2016-04-11 09:28 PM
I am running OPM 2.0 monitoring a two 6 node clusters running OnTap 8.2.1. I've created a custom threshold for "node utilization" at 90% warning 95% critical over 5 minutes. Looking back on the last 7 days, this threshold has been crossed 12 times...sometimes for an hour or more. I know for a fact that this has not been the case. Someone has gone onto the cluster and checked the CPU when this is going on in OPM and this high utilization is not reflected on the node when viewed on the cluster. Has anyone else experienced this or know of a particular bug this hits? I kknow some people are already getting bombarded by the system defined policy for utilization.
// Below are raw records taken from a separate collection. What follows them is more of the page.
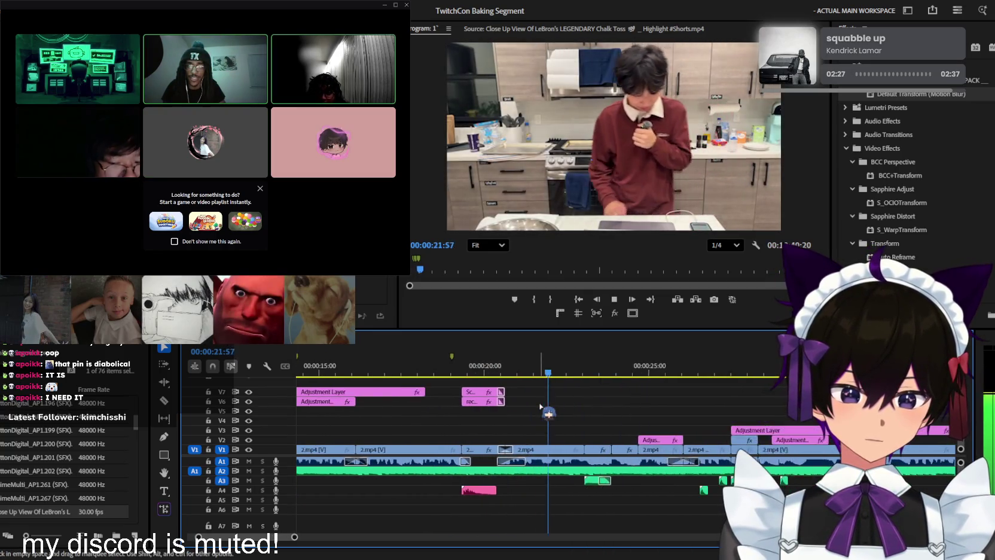
{"action": "scroll", "coordinate": [542, 407], "scroll_direction": "down", "scroll_amount": 1}
{"action": "scroll", "coordinate": [540, 407], "scroll_direction": "down", "scroll_amount": 2}
{"action": "scroll", "coordinate": [540, 407], "scroll_direction": "down", "scroll_amount": 1}
{"action": "scroll", "coordinate": [540, 407], "scroll_direction": "up", "scroll_amount": 1}
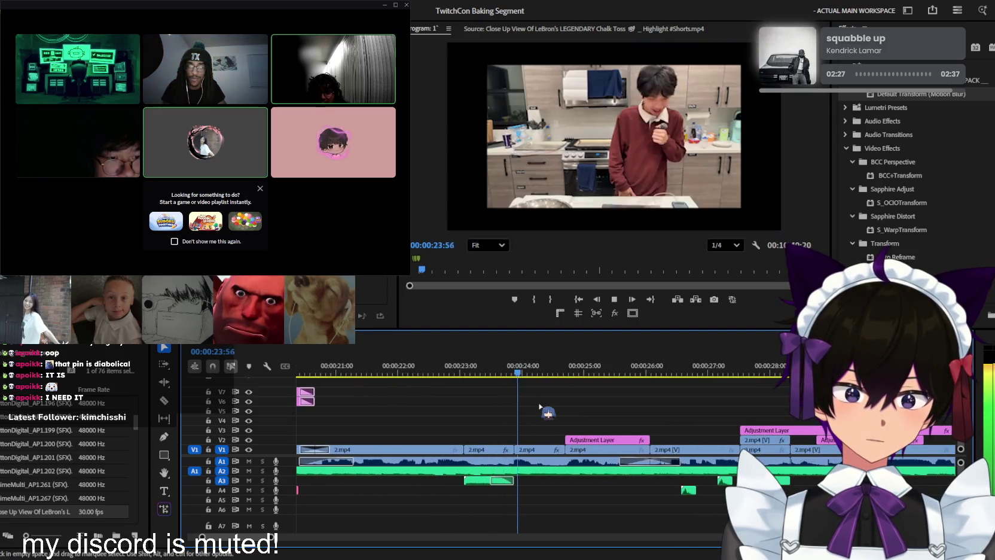
{"action": "scroll", "coordinate": [544, 410], "scroll_direction": "up", "scroll_amount": 1}
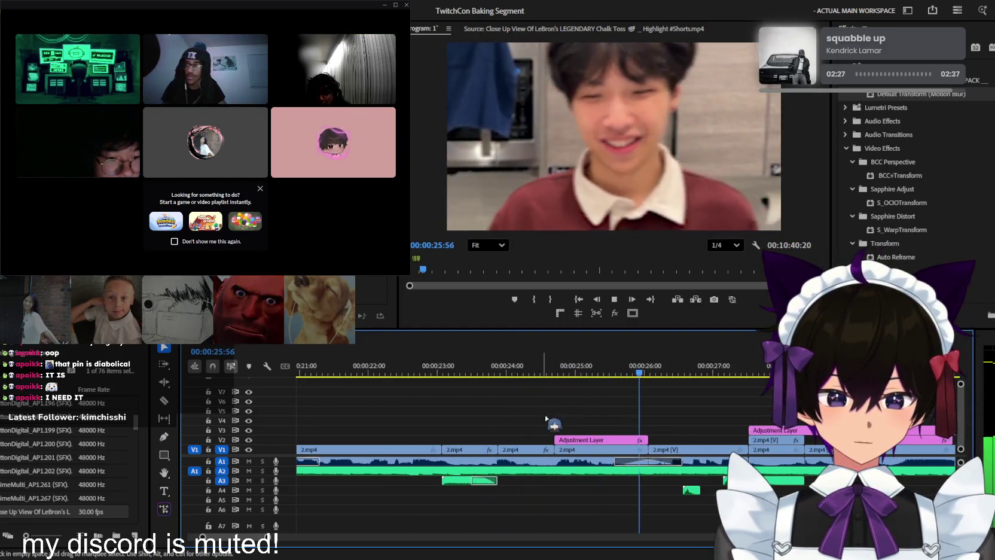
{"action": "key", "text": "c"}
{"action": "key", "text": "space"}
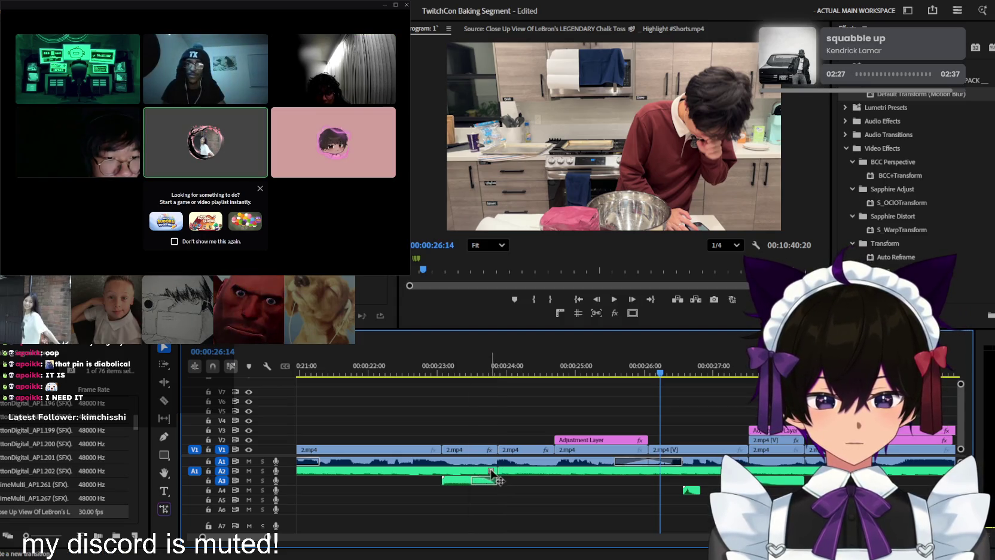
{"action": "left_click", "coordinate": [423, 371]}
{"action": "key", "text": "space"}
This is a bit the same in that we are getting spammed for alerts that don't seem to be accurate.
2016-04-11 10:09 PM
This is due to system-defined threshold policies. https://library.netapp.com/ecmdocs/ECMP12406790/html/GUID-F76DC60C-852E-485D-91E7-A88683AF6C55.html
To not receive notifications through email when this condition occurs, from the GUI perform the following steps:
Navigate to Configuration ---> Event Handling --> System Defined Threshold Policies, from the GUI.
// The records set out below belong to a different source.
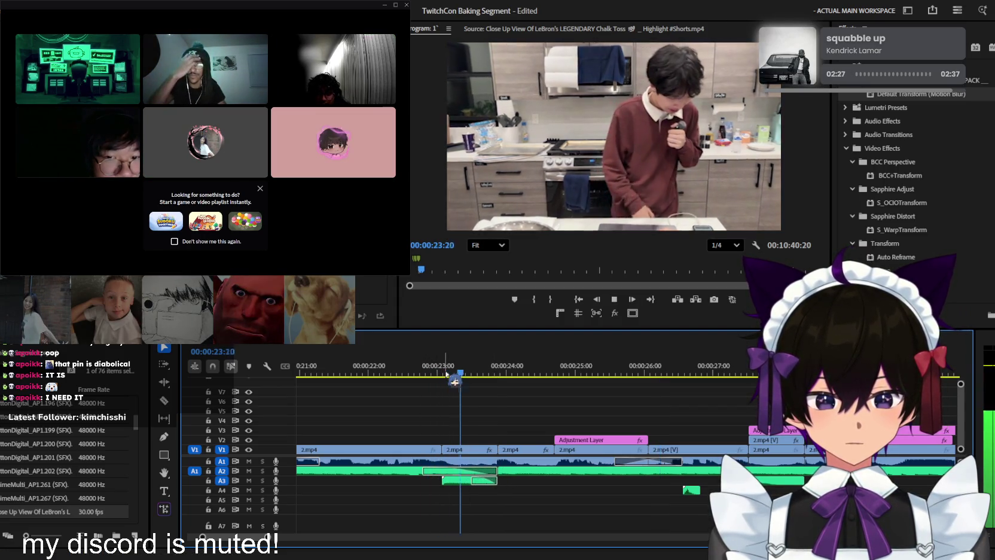
{"action": "key", "text": "minus"}
{"action": "key", "text": "space"}
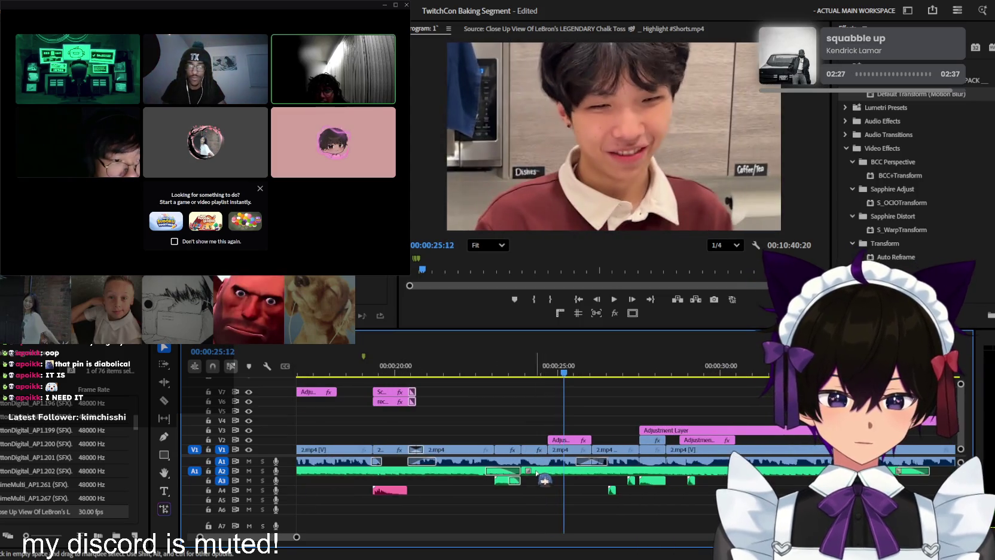
{"action": "left_click_drag", "start_coordinate": [518, 472], "coordinate": [568, 473]}
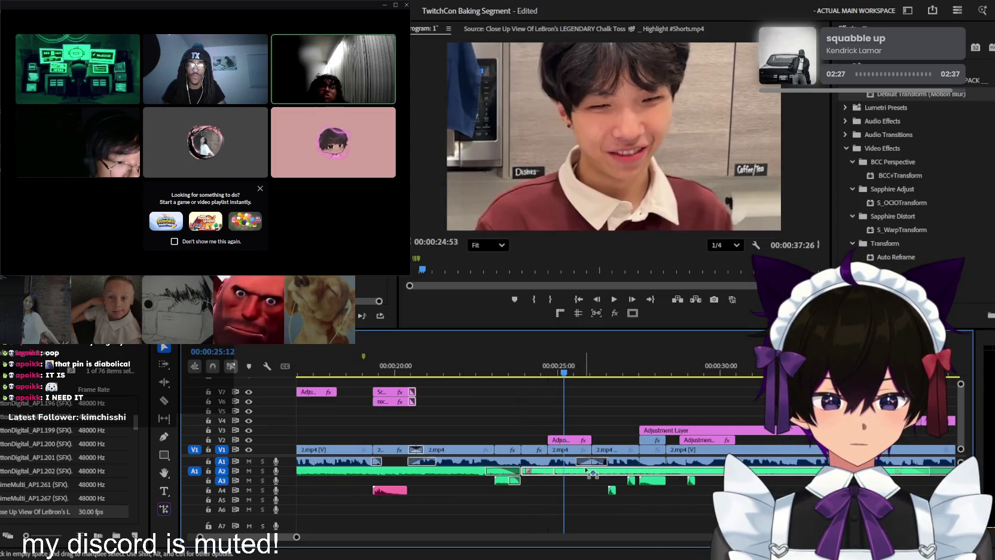
{"action": "key", "text": "equal"}
{"action": "key", "text": "space"}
Under Warning Events, uncheck Send alert notifications to.
2016-04-11 10:15 PM
I already know about the system defined policy and have turned it off. Mine is a user defined threshold. It seems like node utilization as a whole is reporting inaccurate/unrealistic values. I've atached a screenshot of a node that is much worse than the one I had looked at before posting this thread.